WHAT THE EXERCISE ASKS — Examine the records and identify each line that includes the string "Left". Copy those lines.

[Saved data entries]
-- Opening Marker --

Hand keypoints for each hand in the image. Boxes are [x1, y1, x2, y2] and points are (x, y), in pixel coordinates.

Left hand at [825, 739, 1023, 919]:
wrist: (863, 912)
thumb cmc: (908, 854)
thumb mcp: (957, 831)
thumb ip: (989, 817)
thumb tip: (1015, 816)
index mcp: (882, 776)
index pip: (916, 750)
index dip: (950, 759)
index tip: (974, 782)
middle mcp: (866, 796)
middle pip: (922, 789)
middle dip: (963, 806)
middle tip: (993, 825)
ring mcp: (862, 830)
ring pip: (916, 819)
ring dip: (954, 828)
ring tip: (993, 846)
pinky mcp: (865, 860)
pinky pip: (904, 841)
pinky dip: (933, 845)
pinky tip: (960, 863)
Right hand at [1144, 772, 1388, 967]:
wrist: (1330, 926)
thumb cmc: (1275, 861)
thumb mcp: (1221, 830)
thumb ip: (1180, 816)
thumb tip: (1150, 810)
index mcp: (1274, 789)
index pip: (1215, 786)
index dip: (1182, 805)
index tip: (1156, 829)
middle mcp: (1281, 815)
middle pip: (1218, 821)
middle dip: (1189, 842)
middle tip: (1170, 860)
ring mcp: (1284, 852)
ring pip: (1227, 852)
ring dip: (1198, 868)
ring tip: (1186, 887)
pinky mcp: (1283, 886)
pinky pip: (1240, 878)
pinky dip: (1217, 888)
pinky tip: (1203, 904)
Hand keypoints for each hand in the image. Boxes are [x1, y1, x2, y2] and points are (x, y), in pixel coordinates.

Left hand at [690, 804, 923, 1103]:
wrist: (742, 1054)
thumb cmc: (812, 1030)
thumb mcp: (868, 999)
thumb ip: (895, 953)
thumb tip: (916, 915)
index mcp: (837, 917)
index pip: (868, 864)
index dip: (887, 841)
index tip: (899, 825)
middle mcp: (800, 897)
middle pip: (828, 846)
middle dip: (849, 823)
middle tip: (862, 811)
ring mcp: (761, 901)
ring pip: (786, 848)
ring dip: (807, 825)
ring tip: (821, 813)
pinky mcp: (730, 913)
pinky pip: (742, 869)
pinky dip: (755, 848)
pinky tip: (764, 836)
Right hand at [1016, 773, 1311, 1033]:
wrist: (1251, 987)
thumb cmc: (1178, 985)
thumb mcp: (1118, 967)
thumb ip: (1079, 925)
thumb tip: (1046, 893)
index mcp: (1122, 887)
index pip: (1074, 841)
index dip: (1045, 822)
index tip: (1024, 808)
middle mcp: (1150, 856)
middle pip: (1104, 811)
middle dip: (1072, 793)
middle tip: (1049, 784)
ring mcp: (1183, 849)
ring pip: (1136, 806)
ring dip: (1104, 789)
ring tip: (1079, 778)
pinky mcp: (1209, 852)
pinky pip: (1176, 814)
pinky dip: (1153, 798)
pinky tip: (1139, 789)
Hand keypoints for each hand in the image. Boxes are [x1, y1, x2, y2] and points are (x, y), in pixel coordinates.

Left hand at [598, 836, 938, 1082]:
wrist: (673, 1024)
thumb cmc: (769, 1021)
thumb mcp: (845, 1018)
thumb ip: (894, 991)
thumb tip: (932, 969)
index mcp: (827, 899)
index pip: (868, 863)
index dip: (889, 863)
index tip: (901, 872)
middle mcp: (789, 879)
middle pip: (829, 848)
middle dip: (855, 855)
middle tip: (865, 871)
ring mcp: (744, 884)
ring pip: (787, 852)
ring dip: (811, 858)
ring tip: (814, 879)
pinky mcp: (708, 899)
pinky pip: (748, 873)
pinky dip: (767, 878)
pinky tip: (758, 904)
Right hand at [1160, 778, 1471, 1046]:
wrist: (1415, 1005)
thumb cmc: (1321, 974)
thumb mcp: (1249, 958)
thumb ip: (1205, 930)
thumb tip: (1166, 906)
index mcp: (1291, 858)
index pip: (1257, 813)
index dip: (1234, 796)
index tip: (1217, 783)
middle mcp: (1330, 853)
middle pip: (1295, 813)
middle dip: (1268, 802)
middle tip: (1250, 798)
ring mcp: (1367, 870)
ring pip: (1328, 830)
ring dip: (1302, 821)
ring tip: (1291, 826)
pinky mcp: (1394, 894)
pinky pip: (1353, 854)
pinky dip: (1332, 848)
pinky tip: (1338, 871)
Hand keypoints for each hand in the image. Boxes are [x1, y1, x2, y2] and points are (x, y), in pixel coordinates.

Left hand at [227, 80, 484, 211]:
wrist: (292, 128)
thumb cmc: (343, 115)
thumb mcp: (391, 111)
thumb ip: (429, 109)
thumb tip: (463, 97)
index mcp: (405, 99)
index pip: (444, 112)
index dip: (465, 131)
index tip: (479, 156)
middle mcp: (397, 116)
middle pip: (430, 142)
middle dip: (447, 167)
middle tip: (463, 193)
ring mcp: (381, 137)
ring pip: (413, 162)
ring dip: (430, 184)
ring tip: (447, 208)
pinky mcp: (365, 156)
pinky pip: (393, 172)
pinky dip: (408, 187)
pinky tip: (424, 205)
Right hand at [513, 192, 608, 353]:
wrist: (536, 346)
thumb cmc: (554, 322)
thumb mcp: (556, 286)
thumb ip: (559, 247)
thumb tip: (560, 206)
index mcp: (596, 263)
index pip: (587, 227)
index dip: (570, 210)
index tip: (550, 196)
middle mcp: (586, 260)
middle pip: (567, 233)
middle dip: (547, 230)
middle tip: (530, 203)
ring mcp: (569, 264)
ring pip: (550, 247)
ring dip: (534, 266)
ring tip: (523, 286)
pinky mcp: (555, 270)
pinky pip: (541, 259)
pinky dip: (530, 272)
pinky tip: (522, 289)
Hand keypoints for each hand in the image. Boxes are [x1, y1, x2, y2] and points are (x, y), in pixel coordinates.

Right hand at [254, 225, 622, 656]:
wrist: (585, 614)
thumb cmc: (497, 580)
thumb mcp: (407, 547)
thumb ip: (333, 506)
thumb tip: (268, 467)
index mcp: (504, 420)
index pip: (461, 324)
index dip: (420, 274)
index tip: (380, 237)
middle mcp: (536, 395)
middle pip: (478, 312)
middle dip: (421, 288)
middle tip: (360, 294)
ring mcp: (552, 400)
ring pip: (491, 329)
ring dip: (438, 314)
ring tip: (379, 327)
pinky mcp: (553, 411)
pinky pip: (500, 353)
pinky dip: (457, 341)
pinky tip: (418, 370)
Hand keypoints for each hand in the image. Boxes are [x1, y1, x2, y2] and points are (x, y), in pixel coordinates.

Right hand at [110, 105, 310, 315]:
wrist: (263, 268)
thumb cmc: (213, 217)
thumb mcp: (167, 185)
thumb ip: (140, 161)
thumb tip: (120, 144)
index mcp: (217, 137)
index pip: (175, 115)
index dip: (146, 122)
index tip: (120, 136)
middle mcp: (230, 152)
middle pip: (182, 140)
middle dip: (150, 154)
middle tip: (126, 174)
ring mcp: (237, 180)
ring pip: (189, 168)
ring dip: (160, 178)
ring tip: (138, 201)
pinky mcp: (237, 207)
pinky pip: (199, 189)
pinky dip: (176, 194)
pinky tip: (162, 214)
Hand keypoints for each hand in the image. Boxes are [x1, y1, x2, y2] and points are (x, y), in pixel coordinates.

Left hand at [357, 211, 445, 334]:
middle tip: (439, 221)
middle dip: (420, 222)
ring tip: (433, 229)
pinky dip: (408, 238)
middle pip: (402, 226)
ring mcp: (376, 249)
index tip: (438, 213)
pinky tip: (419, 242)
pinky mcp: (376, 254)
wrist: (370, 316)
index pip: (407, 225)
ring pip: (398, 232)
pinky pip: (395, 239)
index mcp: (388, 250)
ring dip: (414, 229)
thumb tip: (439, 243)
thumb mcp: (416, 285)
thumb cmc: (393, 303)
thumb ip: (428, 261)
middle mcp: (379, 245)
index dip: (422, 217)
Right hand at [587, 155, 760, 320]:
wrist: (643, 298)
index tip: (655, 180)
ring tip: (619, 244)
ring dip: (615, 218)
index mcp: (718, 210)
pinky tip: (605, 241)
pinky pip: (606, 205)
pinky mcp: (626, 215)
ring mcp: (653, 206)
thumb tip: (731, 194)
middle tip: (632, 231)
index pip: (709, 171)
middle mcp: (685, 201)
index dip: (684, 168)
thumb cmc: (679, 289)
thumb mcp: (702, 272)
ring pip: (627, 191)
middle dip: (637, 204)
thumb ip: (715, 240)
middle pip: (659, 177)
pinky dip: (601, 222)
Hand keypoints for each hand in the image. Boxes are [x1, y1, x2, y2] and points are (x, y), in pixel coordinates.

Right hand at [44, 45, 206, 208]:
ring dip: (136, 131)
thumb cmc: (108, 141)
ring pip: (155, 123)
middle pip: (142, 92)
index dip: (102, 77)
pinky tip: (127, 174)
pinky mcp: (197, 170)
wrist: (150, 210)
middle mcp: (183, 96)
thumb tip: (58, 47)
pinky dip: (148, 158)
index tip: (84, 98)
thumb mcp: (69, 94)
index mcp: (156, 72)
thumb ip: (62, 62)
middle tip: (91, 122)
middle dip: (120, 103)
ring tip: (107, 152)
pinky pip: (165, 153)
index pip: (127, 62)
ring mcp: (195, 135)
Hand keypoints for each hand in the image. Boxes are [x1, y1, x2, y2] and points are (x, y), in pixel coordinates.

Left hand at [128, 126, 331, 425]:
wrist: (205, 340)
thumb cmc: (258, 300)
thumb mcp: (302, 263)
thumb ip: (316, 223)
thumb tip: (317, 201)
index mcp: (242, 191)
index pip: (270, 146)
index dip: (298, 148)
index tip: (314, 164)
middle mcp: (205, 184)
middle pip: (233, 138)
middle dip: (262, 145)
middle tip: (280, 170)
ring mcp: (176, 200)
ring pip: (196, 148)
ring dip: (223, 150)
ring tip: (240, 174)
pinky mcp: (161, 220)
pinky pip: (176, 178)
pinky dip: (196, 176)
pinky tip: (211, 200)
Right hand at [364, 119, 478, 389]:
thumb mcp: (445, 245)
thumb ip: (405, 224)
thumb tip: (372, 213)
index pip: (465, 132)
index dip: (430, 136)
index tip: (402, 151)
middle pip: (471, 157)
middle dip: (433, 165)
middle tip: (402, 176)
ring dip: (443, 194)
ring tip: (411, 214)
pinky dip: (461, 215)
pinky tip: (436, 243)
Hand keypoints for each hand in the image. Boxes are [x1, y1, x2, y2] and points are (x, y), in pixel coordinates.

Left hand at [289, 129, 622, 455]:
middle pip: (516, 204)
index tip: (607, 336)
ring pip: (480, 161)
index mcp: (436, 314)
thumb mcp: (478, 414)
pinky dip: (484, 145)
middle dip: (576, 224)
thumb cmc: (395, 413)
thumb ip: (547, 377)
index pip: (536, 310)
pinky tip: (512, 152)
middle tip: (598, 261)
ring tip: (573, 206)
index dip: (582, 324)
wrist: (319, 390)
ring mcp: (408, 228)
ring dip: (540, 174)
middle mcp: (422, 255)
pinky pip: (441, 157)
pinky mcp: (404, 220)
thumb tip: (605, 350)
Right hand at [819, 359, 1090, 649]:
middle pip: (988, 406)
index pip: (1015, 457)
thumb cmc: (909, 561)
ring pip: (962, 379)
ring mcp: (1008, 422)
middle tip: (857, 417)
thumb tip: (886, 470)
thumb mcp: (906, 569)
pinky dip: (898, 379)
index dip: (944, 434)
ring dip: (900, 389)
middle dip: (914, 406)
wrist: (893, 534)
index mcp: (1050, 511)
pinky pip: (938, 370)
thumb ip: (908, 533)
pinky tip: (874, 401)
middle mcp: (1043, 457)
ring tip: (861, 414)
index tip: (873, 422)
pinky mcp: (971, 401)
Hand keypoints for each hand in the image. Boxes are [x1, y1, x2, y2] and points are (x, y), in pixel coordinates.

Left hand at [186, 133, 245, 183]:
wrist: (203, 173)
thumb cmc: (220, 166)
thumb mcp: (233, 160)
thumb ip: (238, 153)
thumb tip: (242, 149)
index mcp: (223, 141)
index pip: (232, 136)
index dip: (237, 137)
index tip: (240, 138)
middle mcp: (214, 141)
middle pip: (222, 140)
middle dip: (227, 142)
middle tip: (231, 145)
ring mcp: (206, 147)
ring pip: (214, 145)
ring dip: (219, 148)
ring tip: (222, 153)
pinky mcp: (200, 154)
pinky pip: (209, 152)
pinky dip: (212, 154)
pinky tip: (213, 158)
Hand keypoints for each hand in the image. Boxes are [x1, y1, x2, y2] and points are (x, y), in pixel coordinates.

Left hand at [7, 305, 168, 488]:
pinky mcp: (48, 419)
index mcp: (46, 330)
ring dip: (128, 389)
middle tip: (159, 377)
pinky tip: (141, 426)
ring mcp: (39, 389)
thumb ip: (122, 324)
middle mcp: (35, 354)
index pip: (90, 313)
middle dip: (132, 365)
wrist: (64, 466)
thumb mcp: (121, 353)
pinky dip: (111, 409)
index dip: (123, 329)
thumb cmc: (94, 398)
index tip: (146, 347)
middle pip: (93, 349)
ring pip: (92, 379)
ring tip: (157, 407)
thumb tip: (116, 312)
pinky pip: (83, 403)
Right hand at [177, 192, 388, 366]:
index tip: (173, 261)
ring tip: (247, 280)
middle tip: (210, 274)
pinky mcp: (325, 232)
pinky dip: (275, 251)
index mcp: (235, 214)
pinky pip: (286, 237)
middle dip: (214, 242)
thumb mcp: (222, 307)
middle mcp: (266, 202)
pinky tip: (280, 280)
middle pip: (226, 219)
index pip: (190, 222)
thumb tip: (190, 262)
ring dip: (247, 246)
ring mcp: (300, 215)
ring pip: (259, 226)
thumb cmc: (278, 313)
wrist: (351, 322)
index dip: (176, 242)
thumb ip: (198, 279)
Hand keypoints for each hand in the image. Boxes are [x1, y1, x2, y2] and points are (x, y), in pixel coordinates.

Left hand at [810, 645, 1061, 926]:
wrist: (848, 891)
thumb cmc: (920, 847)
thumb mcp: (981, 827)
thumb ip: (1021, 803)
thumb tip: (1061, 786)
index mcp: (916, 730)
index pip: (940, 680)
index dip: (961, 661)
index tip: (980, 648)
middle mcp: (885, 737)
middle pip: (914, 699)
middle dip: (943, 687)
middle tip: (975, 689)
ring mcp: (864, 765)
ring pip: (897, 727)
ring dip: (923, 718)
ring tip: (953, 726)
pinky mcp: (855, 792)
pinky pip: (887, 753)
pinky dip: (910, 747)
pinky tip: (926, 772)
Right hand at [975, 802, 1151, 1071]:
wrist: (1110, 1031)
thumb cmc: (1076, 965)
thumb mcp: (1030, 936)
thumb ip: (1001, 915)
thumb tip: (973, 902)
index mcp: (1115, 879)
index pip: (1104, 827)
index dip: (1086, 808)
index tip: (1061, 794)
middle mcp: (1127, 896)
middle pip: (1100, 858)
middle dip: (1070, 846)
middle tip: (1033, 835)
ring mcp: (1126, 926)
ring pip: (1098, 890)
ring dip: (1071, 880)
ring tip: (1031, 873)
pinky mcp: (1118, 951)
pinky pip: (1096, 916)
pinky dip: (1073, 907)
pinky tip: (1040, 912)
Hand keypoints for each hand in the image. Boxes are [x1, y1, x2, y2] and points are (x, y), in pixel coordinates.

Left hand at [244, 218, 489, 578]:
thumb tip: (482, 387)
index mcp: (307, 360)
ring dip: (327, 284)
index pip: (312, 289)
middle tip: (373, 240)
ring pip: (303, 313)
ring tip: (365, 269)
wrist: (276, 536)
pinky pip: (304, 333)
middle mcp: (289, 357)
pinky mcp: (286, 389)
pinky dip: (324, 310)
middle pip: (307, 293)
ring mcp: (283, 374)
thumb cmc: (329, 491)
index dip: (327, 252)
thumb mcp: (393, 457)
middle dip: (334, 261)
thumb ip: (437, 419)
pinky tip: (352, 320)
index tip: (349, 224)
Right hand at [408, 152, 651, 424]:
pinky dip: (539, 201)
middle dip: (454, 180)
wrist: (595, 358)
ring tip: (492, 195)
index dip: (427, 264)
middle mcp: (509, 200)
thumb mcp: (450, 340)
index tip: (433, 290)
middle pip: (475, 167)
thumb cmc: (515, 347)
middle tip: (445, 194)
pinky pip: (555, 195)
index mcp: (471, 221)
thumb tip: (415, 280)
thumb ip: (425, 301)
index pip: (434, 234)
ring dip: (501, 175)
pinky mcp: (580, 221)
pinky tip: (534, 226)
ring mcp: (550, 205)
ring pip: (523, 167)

-- Closing Marker --

THE COMPLETED TASK —
Left hand at [825, 739, 1023, 919]:
Left hand at [690, 804, 923, 1103]:
Left hand at [598, 836, 938, 1082]:
Left hand at [227, 80, 484, 211]:
Left hand at [357, 211, 445, 334]:
Left hand at [128, 126, 331, 425]:
Left hand at [289, 129, 622, 455]:
Left hand at [186, 133, 245, 183]:
Left hand at [7, 305, 168, 488]:
Left hand at [810, 645, 1061, 926]:
Left hand at [244, 218, 489, 578]:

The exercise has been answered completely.